-- To do --
Keep the pictures out of the copy and print all the entries below exactly.

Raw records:
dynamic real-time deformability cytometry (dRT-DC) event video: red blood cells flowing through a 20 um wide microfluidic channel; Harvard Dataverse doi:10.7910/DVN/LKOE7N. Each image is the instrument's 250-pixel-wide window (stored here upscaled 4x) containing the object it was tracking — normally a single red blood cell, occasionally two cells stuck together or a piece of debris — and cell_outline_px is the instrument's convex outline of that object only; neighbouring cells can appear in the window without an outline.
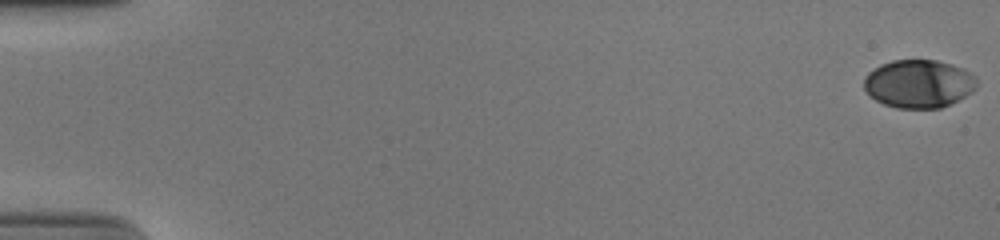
{"species": "human", "species_latin": "Homo sapiens", "temperature_condition": "cold", "stored_images_in_passage": 54, "camera_frame_rate_fps": 3000, "um_per_image_px": 0.085, "donor": {"sex": "male"}, "frame": {"image": 1, "passage_image": 1, "time_ms": 0.0, "image_size_px": [1000, 240], "cell_outline_px": [[976, 88], [972, 92], [940, 108], [896, 108], [884, 104], [876, 100], [864, 88], [864, 76], [868, 72], [880, 64], [892, 60], [936, 60], [952, 64], [964, 68], [976, 76]], "centroid_in_image_um": [78.09, 7.1], "position_along_channel_um": 6.9, "area_um2": 31.67}}
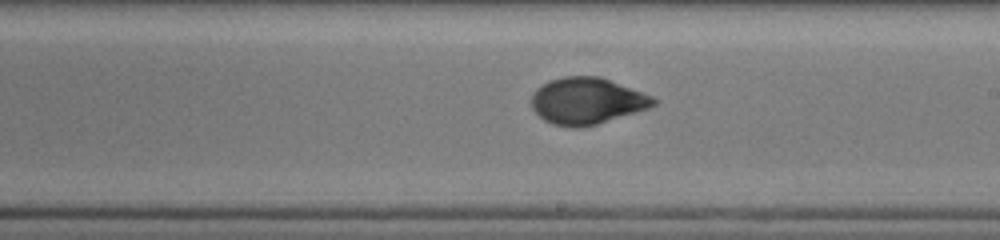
{"frame": {"image": 2, "passage_image": 33, "time_ms": 10.667, "image_size_px": [1000, 240], "cell_outline_px": [[660, 100], [656, 104], [648, 108], [596, 124], [580, 128], [572, 128], [552, 124], [544, 120], [532, 108], [532, 92], [536, 88], [548, 80], [564, 76], [600, 76], [652, 96]], "centroid_in_image_um": [49.87, 8.57], "position_along_channel_um": 239.1, "area_um2": 33.12}}
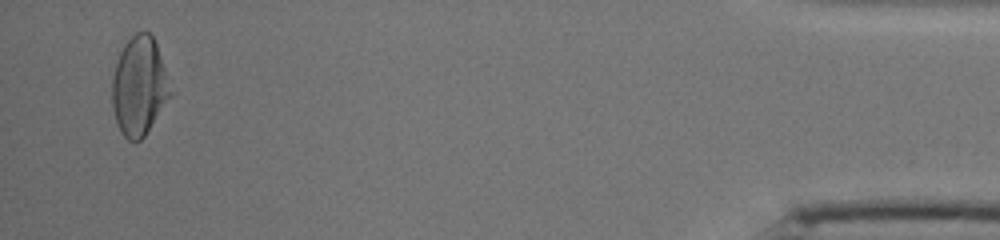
{"frame": {"image": 3, "passage_image": 53, "time_ms": 17.333, "image_size_px": [1000, 240], "cell_outline_px": [[172, 96], [144, 136], [140, 140], [128, 140], [124, 136], [116, 120], [112, 104], [112, 76], [120, 52], [124, 44], [136, 32], [148, 32], [152, 36], [156, 44], [172, 92]], "centroid_in_image_um": [11.83, 7.33], "position_along_channel_um": 423.4, "area_um2": 33.06}, "authors_computed_cell_mechanics": {"area_um2": 32.4258, "velocity_mm_per_s": 3.877, "shape_relaxation_time_tau1_ms": 3.507, "shape_relaxation_time_tau2_ms": 1.1295, "deformation_change_tau1": 0.1588, "deformation_change_tau2": 0.0486}}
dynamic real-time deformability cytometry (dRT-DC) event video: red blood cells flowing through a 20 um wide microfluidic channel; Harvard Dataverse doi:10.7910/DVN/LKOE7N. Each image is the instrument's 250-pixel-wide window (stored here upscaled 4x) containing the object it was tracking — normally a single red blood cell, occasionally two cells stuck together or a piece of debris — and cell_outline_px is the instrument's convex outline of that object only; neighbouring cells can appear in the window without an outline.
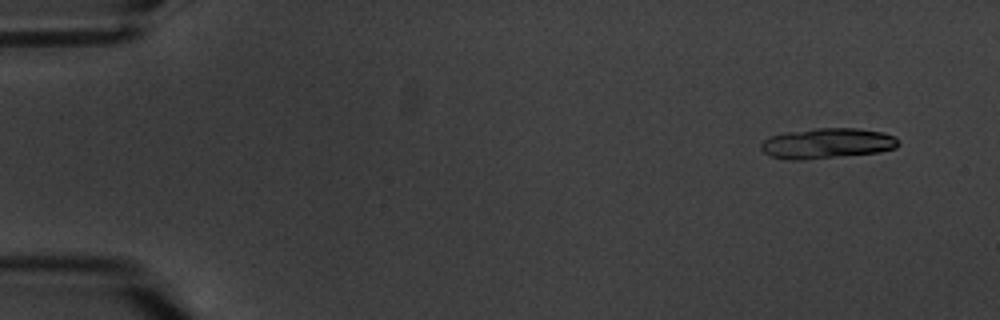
{"species": "common noctule bat (a hibernating species)", "species_latin": "Nyctalus noctula", "temperature_condition": "warm", "stored_images_in_passage": 5, "camera_frame_rate_fps": 3000, "um_per_image_px": 0.085, "animal": {"sex": "male", "body_mass_g": 20.1, "forearm_length_mm": 53.5}, "frame": {"image": 1, "passage_image": 1, "time_ms": 0.0, "image_size_px": [1000, 320], "cell_outline_px": [[900, 144], [896, 148], [880, 152], [804, 160], [788, 160], [768, 156], [760, 148], [760, 144], [768, 136], [784, 132], [816, 128], [856, 128], [884, 132], [896, 136], [900, 140]], "centroid_in_image_um": [70.31, 12.18], "position_along_channel_um": 14.7, "area_um2": 24.8}}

-- Worked answer --
dynamic real-time deformability cytometry (dRT-DC) event video: red blood cells flowing through a 20 um wide microfluidic channel; Harvard Dataverse doi:10.7910/DVN/LKOE7N. Each image is the instrument's 250-pixel-wide window (stored here upscaled 4x) containing the object it was tracking — normally a single red blood cell, occasionally two cells stuck together or a piece of debris — and cell_outline_px is the instrument's convex outline of that object only; neighbouring cells can appear in the window without an outline.
{"species": "human", "species_latin": "Homo sapiens", "temperature_condition": "cold", "stored_images_in_passage": 54, "camera_frame_rate_fps": 3000, "um_per_image_px": 0.085, "donor": {"sex": "male"}, "frame": {"image": 1, "passage_image": 1, "time_ms": 0.0, "image_size_px": [1000, 240], "cell_outline_px": [[976, 88], [972, 92], [940, 108], [896, 108], [884, 104], [876, 100], [864, 88], [864, 76], [868, 72], [880, 64], [892, 60], [936, 60], [952, 64], [964, 68], [976, 76]], "centroid_in_image_um": [78.09, 7.1], "position_along_channel_um": 6.9, "area_um2": 31.67}}
{"frame": {"image": 2, "passage_image": 33, "time_ms": 10.667, "image_size_px": [1000, 240], "cell_outline_px": [[660, 100], [656, 104], [648, 108], [596, 124], [580, 128], [572, 128], [552, 124], [544, 120], [532, 108], [532, 92], [536, 88], [548, 80], [564, 76], [600, 76], [652, 96]], "centroid_in_image_um": [49.87, 8.57], "position_along_channel_um": 239.1, "area_um2": 33.12}}
{"frame": {"image": 3, "passage_image": 53, "time_ms": 17.333, "image_size_px": [1000, 240], "cell_outline_px": [[172, 96], [144, 136], [140, 140], [128, 140], [124, 136], [116, 120], [112, 104], [112, 76], [120, 52], [124, 44], [136, 32], [148, 32], [152, 36], [156, 44], [172, 92]], "centroid_in_image_um": [11.83, 7.33], "position_along_channel_um": 423.4, "area_um2": 33.06}, "authors_computed_cell_mechanics": {"area_um2": 32.4258, "velocity_mm_per_s": 3.877, "shape_relaxation_time_tau1_ms": 3.507, "shape_relaxation_time_tau2_ms": 1.1295, "deformation_change_tau1": 0.1588, "deformation_change_tau2": 0.0486}}
dynamic real-time deformability cytometry (dRT-DC) event video: red blood cells flowing through a 20 um wide microfluidic channel; Harvard Dataverse doi:10.7910/DVN/LKOE7N. Each image is the instrument's 250-pixel-wide window (stored here upscaled 4x) containing the object it was tracking — normally a single red blood cell, occasionally two cells stuck together or a piece of debris — and cell_outline_px is the instrument's convex outline of that object only; neighbouring cells can appear in the window without an outline.
{"species": "common noctule bat (a hibernating species)", "species_latin": "Nyctalus noctula", "temperature_condition": "warm", "stored_images_in_passage": 5, "camera_frame_rate_fps": 3000, "um_per_image_px": 0.085, "animal": {"sex": "male", "body_mass_g": 20.1, "forearm_length_mm": 53.5}, "frame": {"image": 1, "passage_image": 1, "time_ms": 0.0, "image_size_px": [1000, 320], "cell_outline_px": [[900, 144], [896, 148], [880, 152], [804, 160], [788, 160], [768, 156], [760, 148], [760, 144], [768, 136], [784, 132], [816, 128], [856, 128], [884, 132], [896, 136], [900, 140]], "centroid_in_image_um": [70.31, 12.18], "position_along_channel_um": 14.7, "area_um2": 24.8}}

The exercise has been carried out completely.